I can’t even count how many times I have completely rejected my father’s advice in the midst of an argument, only to sheepishly follow it later when he wasn’t looking. Sometimes, we know you are right, but we aren’t going to accept it until we’ve made absolutely sure that we’re wrong. Again, it’s a time in our life where every idea must stand trial. And we test our own ideas just as thoroughly as we test yours, which is why by the time kids hit their mid-twenties, they are back asking their parents for advice. If you tell us what we want to hear, if you agree with us in an effort to keep us happy, we are going to test those words just the same as if you had disagreed. Be warned: if we find that your suck-up advice was faulty, you and everything you’ve taught us will lose credibility. So always give us real advice; we can handle it much better than you think, and we will receive much more of it than we are willing to let on.

Just realize that every teen possesses the world’s greatest poker face. Your words could be touching the deepest parts of our hearts, but all you’ll get is an indiscernible glare. Again, you have to be the rock, and you have to be secure enough in yourself and your words that you can withstand the full brunt of our apparent apathy. More often than not, we really are listening.

Now Let’s Put It All Together

If you’ve been watching for themes, you’ll have noticed a trend. The answer to reaching your teenager is simply relationship. We want you to be you, and we want you to allow us to be us. If you don’t remember a single thing from this article, remember this: If I know that I can ask you any question at any moment, about anything, without judgment or manipulation, you have completely, unreservedly succeeded 100% at parenting.

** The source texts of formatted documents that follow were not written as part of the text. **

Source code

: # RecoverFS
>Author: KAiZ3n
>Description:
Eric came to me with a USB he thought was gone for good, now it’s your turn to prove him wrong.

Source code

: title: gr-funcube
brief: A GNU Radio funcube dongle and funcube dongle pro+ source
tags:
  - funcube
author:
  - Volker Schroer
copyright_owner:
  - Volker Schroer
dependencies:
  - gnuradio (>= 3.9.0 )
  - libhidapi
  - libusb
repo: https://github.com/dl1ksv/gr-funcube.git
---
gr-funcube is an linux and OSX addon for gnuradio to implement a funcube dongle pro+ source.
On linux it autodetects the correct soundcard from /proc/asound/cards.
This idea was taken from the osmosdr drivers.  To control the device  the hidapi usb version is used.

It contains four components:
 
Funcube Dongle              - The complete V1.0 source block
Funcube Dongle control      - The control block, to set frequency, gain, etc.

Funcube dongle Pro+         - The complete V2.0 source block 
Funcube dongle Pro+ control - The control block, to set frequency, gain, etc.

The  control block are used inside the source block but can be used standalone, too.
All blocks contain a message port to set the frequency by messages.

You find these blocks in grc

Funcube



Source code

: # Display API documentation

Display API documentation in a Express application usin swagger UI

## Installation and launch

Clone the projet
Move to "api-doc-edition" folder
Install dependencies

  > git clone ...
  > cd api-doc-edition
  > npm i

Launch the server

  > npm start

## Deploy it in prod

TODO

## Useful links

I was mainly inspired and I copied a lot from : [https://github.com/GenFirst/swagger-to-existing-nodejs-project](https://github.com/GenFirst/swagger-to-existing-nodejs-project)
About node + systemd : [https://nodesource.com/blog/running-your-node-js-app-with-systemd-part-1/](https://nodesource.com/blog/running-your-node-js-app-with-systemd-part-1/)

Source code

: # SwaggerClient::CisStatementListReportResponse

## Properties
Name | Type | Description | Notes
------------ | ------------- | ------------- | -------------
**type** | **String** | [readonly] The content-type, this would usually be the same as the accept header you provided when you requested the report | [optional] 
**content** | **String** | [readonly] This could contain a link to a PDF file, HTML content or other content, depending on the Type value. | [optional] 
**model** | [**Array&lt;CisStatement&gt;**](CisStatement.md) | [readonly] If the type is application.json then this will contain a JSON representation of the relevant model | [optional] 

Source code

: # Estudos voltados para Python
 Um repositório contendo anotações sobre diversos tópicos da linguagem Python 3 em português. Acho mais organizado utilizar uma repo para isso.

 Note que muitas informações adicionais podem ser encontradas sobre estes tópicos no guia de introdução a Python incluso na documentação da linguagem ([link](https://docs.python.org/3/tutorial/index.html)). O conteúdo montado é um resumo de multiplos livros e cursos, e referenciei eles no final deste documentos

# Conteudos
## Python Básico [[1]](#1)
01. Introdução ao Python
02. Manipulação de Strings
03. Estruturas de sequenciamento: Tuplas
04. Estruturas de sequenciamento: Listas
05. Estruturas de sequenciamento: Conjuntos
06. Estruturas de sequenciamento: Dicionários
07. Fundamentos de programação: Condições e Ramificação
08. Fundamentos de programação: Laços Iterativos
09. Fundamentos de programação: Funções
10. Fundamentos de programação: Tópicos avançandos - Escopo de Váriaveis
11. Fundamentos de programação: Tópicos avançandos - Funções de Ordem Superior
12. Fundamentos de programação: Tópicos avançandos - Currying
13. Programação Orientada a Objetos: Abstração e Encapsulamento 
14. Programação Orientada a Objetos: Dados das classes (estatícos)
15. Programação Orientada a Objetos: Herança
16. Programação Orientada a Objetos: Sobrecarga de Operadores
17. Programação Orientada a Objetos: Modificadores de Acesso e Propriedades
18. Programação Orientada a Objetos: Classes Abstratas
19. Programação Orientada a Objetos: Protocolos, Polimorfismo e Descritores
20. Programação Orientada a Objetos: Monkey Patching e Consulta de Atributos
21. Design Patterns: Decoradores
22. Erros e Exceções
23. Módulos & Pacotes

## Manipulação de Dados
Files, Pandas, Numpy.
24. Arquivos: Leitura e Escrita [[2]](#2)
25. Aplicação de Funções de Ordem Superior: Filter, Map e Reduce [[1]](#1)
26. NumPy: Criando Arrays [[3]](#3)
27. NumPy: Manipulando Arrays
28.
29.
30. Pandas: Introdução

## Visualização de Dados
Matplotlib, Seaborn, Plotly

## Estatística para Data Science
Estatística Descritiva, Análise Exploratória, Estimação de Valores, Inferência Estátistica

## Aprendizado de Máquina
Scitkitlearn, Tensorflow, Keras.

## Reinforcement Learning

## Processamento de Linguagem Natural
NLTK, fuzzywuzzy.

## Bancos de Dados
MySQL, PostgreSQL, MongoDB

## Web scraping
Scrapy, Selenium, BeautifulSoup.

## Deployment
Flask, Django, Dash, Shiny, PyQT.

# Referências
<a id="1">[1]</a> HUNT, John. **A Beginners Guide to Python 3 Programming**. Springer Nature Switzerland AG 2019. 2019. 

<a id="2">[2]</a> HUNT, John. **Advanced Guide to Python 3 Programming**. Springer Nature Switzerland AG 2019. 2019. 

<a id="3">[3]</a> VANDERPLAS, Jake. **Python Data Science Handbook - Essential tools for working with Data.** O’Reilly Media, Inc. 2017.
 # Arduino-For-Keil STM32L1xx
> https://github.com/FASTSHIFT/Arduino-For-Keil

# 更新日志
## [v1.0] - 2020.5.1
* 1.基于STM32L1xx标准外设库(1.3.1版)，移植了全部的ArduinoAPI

As a teenager, I don’t know what to think, but I have reached the age where it is imperative that I think for myself. I need my parents to allow me to think for myself, to offer perspective rather than dictate it. I need my parents to believe in me and to affirm me as I seek to understand for myself what they already know. I need my parents to let me make mistakes (to an extent), because I learn a lot from them. How you respond to my struggles, screw-ups, and random ideas will probably determine whether I constructively learn from them or reach frantically in even more extreme directions. And this affects everything – from driving to dating to career aspirations.

All this to say, if you were a great parent when we were 5, you can be a great parent when we’re 15. Just remember that we are the same kids. We may act different, but the same hearts you connected with when we were much more adorable are still sitting inside, craving connection with your heart. We need you to be the same parents you’ve always been. Understand that we are the one’s changing, because it’s part of our biological development. You, on the other hand, have the opportunity to be our rock, and we value your advice way more than you realize. Ultimately, it all comes down to relationship. If I know you are more interested in loving me than you are in controlling me, I will always come running back to you.

What are your thoughts on parenting? Give us your best tip in the comments below!


  1. I think an important thing to note is that you need to allow your children to make some of their own decisions, and realize the consequences from a much younger age than most parents allow. Little Timmy needs to realize when he’s five that natural consequences exist well before he hits the teen years. Frankly I think this results in more responsible teenagers. I by no means argue that it’s a difficult period of life to grow through, but not all teenagers are out of control rebels. Some of them are very responsible, and a lot of that is because they’ve been handling responsibility their entire lives.

    • That’s a great point. The goal is that strategies and lessons implemented in your child early on will remain intact when they become teenagers. And I think you are correct, if you empower your children to be responsible and allow them to think for themselves and experience consequences, this will produce fruit when they are teens.